## READING TEXT
________

With Lambdaj, you could express this as

List sortedByAgePersons = sort(persons, on(Person.class).getAge());

Check out more features at http://code.google.com/p/lambdaj/wiki/LambdajFeatures.

FunctionalJava

FunctionalJava solves the syntax verbosity problem by using the Java 7 BGGA proposal syntax. This adds closures as a part of the language dialect. However, this requires a pass with a pre compiler to render compilable Java code.
This is an example of code that adds 42 to each element in the array.

final Array a = array(1, 2, 3);
final Array b = a.map({int i => i + 42});
arrayShow(intShow).println(b); // {43,44,45}

Noteworthy is that solution also heavily relies on static imports. Check out more example at http://functionaljava.org/examples/1.5/

My thoughts

In the end though, due to the lack of anonymous functions in Java today, the best choice to program in a functional way is probably to stick to Scala, Clojure, Groovy or another of the JVM languages that has inherent support for this style until Java 8. With what we got today in Java you can still use many of the functional concepts like preferring immutable data, avoiding side effects and more.

________

## STORED DATA
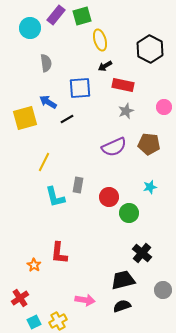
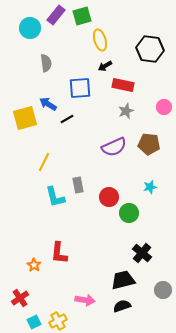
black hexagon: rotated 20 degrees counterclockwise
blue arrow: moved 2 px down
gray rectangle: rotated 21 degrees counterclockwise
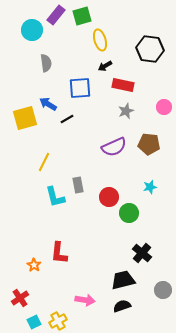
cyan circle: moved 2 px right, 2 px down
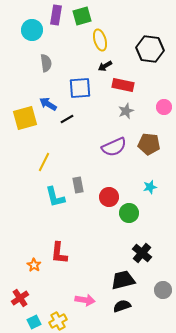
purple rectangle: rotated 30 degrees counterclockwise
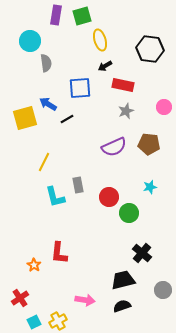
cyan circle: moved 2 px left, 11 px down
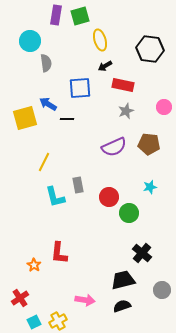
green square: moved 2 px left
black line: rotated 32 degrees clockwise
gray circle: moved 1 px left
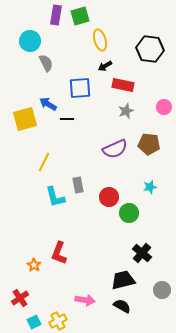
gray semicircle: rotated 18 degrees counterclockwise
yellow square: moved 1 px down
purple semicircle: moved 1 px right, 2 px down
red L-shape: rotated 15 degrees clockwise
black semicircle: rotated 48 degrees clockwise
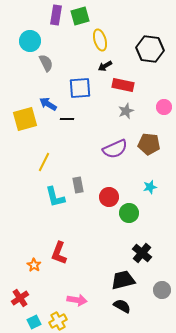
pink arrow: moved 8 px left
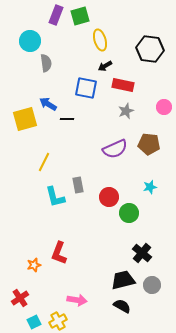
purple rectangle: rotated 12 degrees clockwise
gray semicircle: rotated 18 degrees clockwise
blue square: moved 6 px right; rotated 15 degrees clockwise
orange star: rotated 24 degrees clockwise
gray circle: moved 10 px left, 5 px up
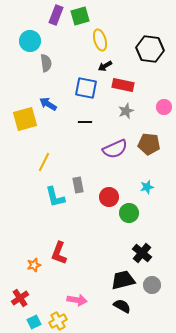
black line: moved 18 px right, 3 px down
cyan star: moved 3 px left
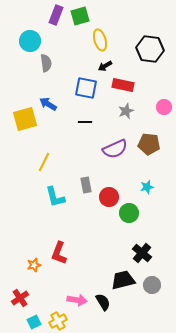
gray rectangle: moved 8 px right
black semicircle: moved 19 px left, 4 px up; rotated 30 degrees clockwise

________

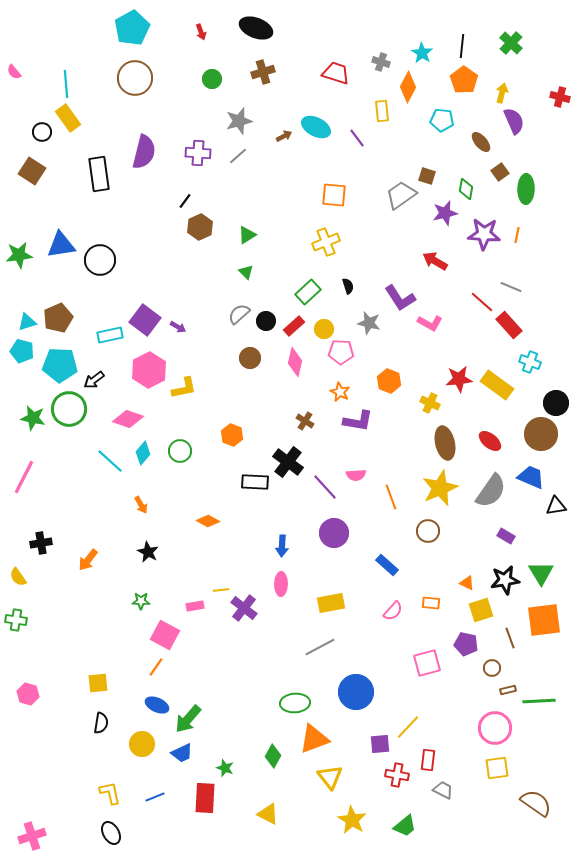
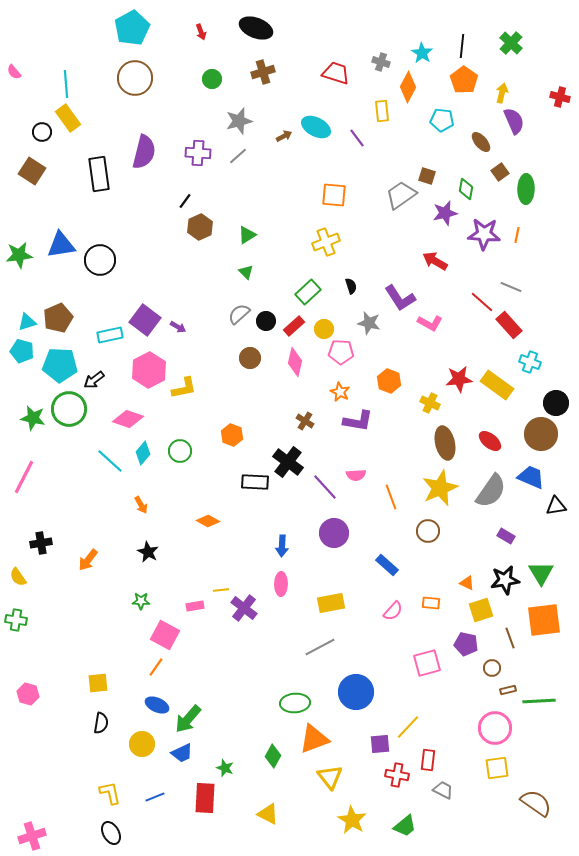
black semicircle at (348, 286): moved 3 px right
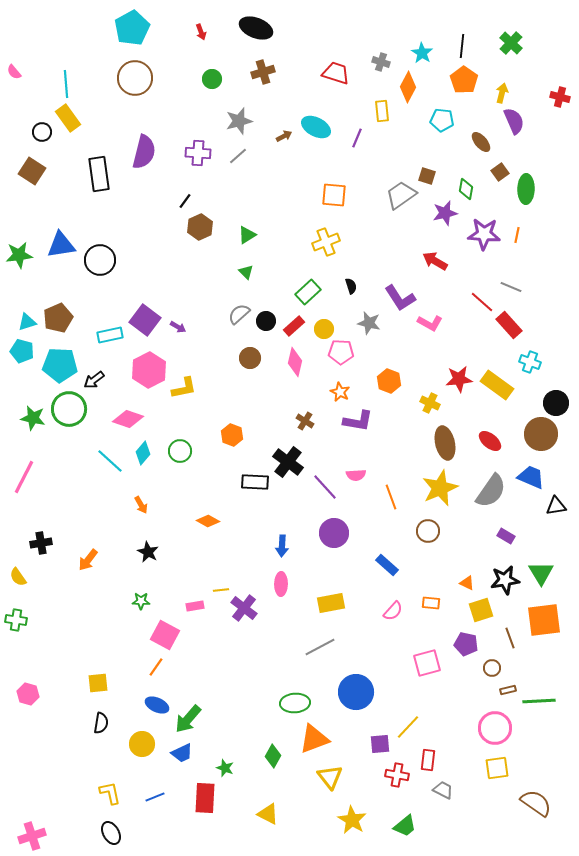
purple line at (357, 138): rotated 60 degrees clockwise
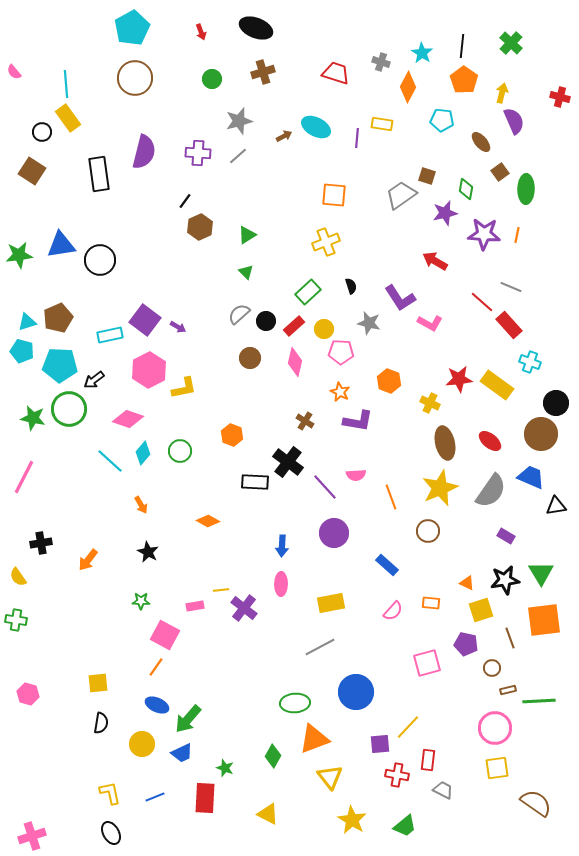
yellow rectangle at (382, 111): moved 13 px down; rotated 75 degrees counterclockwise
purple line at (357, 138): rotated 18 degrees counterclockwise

________

## TASKS
1. In the text on functional programming in Java, reproduce the passage that opens with the words "With Lambdaj, you" and closes with "in the array.", substituting "lambdas" for "closures".
2. According to the text on functional programming in Java, which syntax does FunctionalJava use to solve the syntax verbosity problem?
The listing is separate material unrelated to the text on functional programming in Java.

## RESULTS BY TASK
1.
With Lambdaj, you could express this as

List sortedByAgePersons = sort(persons, on(Person.class).getAge());

Check out more features at http://code.google.com/p/lambdaj/wiki/LambdajFeatures.

FunctionalJava

FunctionalJava solves the syntax verbosity problem by using the Java 7 BGGA proposal syntax. This adds lambdas as a part of the language dialect. However, this requires a pass with a pre compiler to render compilable Java code.
This is an example of code that adds 42 to each element in the array.

2. The Java 7 BGGA proposal syntax.